Well, A burnt child dreads the fire.

So when the coders are working in MFC version of AceSpy, I need to make sure it don't meet the same fate of VB version. Because,

1. Microsoft ditched VB in favor of .NET,
2. Microsoft made Windows Phone 7 incompatible with 6.x applications,
3. Microsoft do not support C++ native development for Windows Phone 7,
4. MFC is very old platforms, many feels MS can ditch it as well.

Nevertheless, I feel developing in MFC will be lot better. My points are:

1. The alternate to mfc is c++/cli, but if you want to use cli, why not just use C#? Simpler to learn, easier to code, no pointers, no ^ to deal with.
2. One will certainly want to use C++ for it's power and performance, CLI might not bring it. As it is managed code, usage .net framework.
3. C++ is already prone to typing mistakes, how come Visual Studio 2010 missed the intellisense for CLI projects.
4.  C++/CLI also misses LINQ, WPF, etc while C# has them all.
5. MFC is in continuous development, with version 10 in distribution with VS2010.
6. VC++ 6 projects can more easily be converted to VC++/MFC 2010. Hence, a lot more code samples to learn from.
7. MFC native applications will have smaller footprint, direct contact with APIs, no marshaling, and hence more suitable for writing our kind of applications.

While, it is dangerous to foretell what Microsoft has in plan, but it might be safe to say MFC is not going down anytime soon.

 And if you are a VC++ / MFC programmer, you know we want you. (mailto:jobs@retinasoftwarein.com).

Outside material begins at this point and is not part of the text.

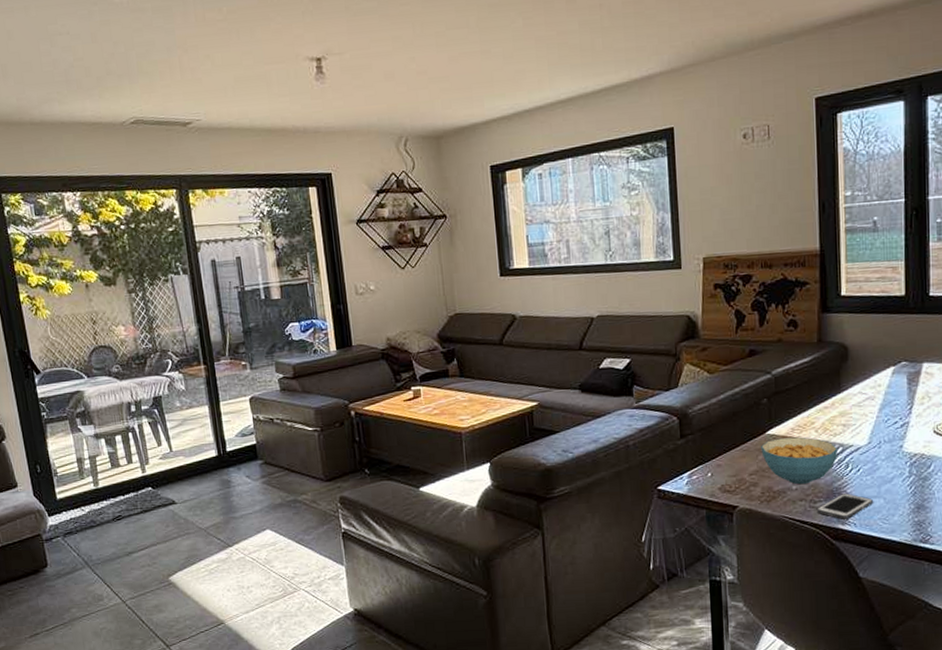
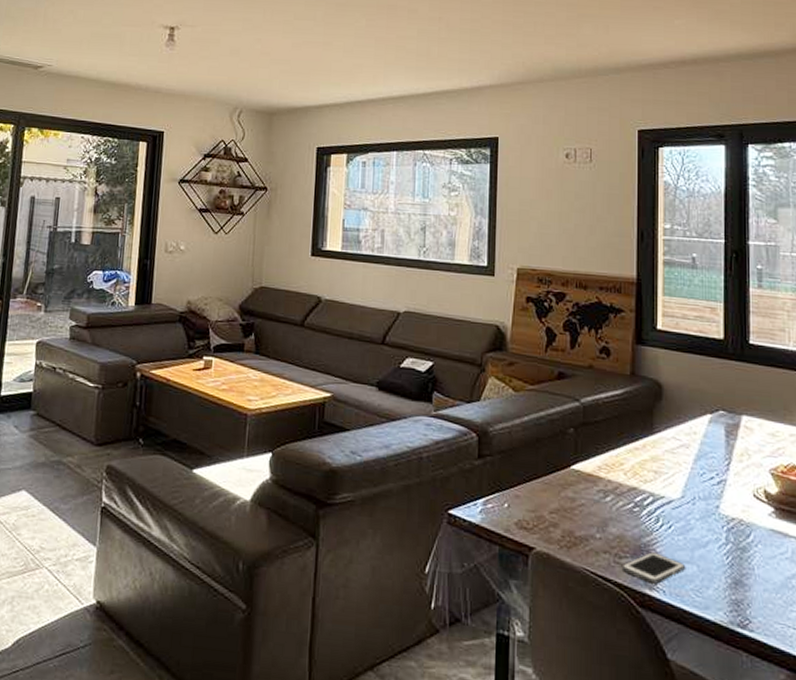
cereal bowl: present [761,437,838,485] -> none [564,475,648,534]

Saturday, November 20, 2010

Read Code

There are tons of companies who don't use any standards in development whether or not they are, so called, ISO certified. No code repository, No UMLs, No Test cases. What is left in it is 'Code' in folders.

However, every single programmer knows that it is harder to read code than to write new.

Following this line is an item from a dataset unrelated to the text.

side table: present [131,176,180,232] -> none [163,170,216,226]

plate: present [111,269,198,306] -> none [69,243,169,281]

So, what the new guys do, is send the old codes to Recycle Bin, and start fresh. However, time and again it has been proved that it is fatal to rewrite an already written and tested code. The old code has been written, tested, optimized, tested and released. If programmers try to re-write all codes again and again development time will increase several times.

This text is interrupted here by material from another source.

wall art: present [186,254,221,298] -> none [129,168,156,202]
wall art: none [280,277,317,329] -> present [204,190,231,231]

In a competitive market, it is fatal for the company to stand still when the entire product is being rebuild from scratch, while the competitor is making small releases periodically slowly wiping you out of scope.

Usually the new programmers will claim that old code is 'junk', however, there is no guarantee that the new one written wont be 'junk' for the yet newer programmers to join. Hence, a manager must watch that project files (documents as well as codes) is being read and followed before starting new work.

The ability to read and understand code is more important than that of writing new code.